Translation’s more than just words…


Language has come a long way from the pictographs of 5000 years ago (above), with the development of grammar an integral part. You wouldn’t think much of reading a piece of text littered with grammatical errors, as much as you wouldn’t were it soiled with spelling mistakes, right?

I read somewhere that, back at the turn of the last century, some Bolshevik print workers from St Petersburg refused to carry on with their jobs unless they were paid, not only for each letter they printed, but each punctuation mark, which seems fair…(note to self: do not let a translator hear that, we’ll have all manner of trade unionists on our backs: those printers arguably precipitated the first Russian Revolution!)

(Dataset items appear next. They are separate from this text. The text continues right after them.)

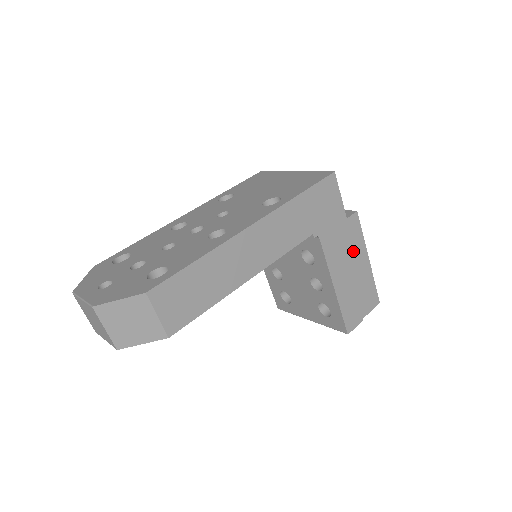
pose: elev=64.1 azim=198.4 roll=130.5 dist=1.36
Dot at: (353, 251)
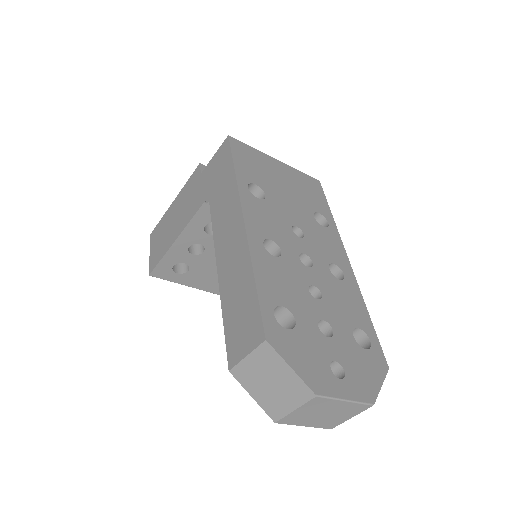
Dot at: occluded
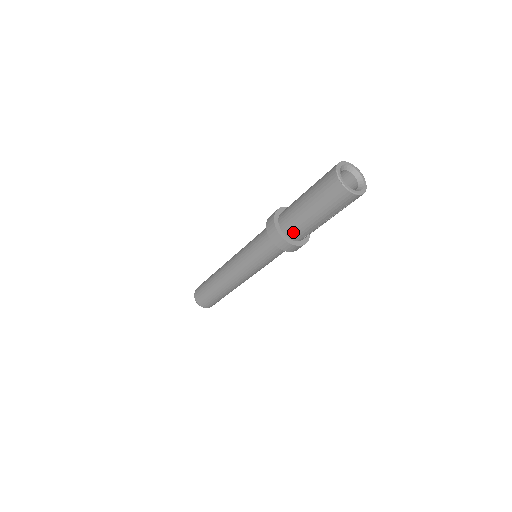
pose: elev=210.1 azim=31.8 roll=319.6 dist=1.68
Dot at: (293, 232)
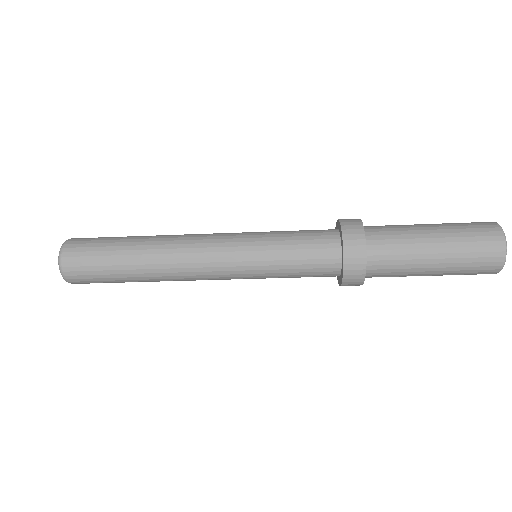
Dot at: (380, 266)
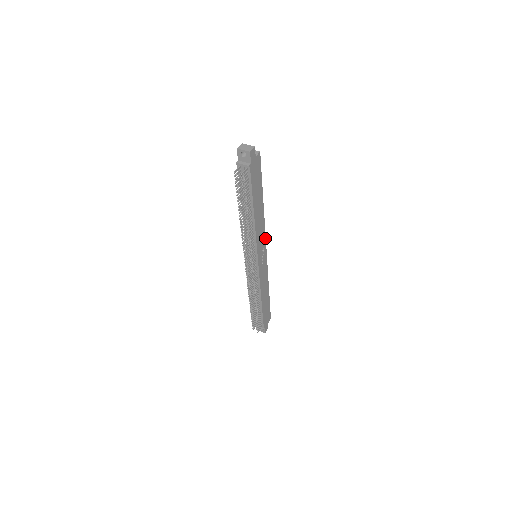
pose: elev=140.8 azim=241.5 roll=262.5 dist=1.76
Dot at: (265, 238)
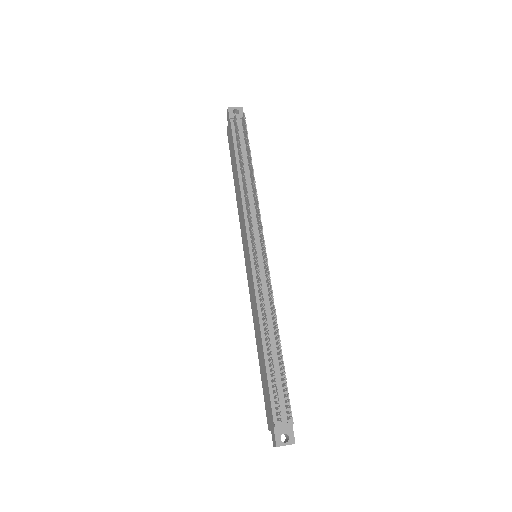
Dot at: occluded
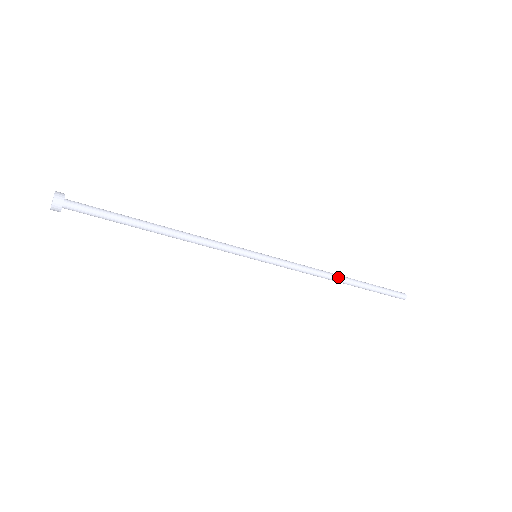
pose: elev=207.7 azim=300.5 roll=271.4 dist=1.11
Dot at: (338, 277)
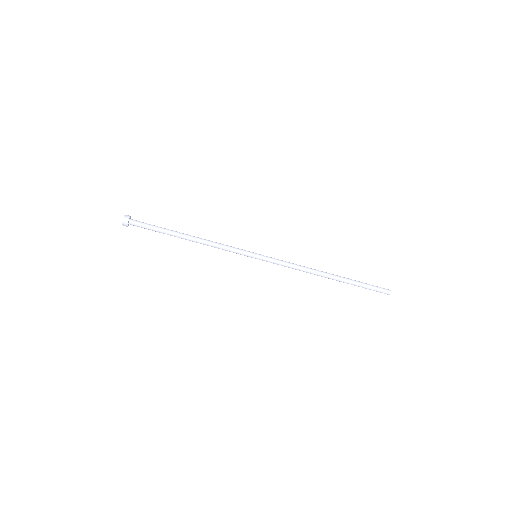
Dot at: (324, 272)
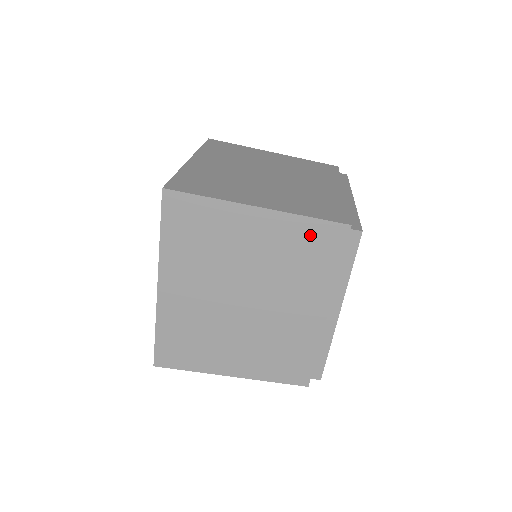
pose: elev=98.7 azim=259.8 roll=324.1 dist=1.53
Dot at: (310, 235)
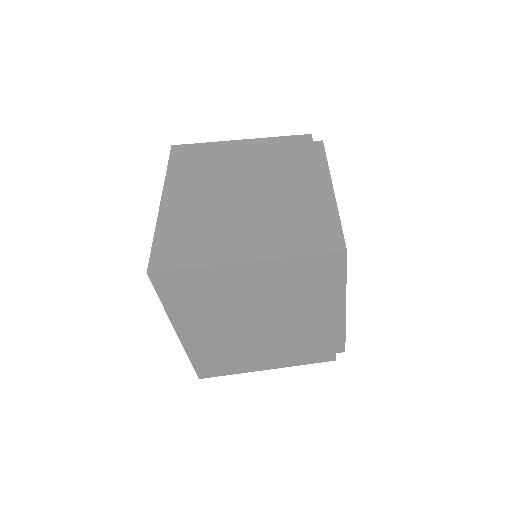
Dot at: (297, 269)
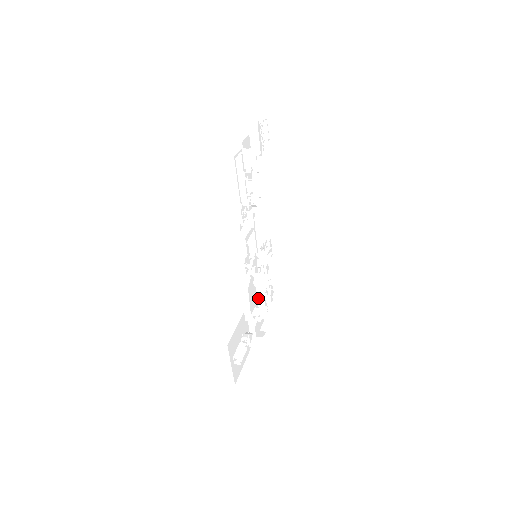
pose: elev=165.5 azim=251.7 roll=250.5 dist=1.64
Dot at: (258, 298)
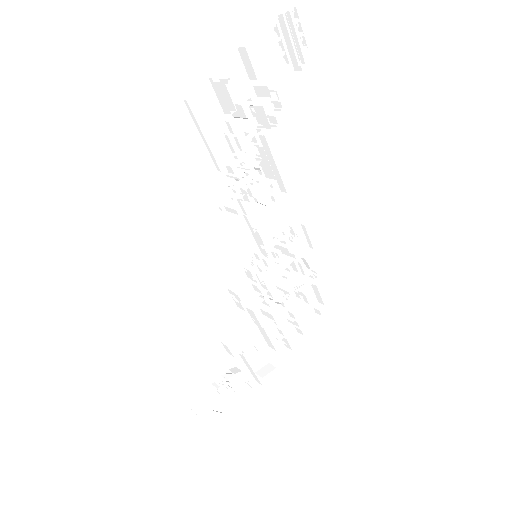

My point is that, paid for or not, grammar is as important as anything else, which is why translations should not be edited by anyone other than a trained linguist, despite what your intuitions may tell you.

An example or two:

French colons (of the grammatical rather than physiological variety) require a space before, and after, them. The same goes for question and exclamation marks, and anything other than this could be considered of the same gravity as an incorrect spelling.

So, too, have clients mailed me demanding an explanation for all the << and ¿ (quite rightly) littering their French and Spanish translations.

The moral of the story is to have faith in translators, they do actually know what they’re on about. Most of the time.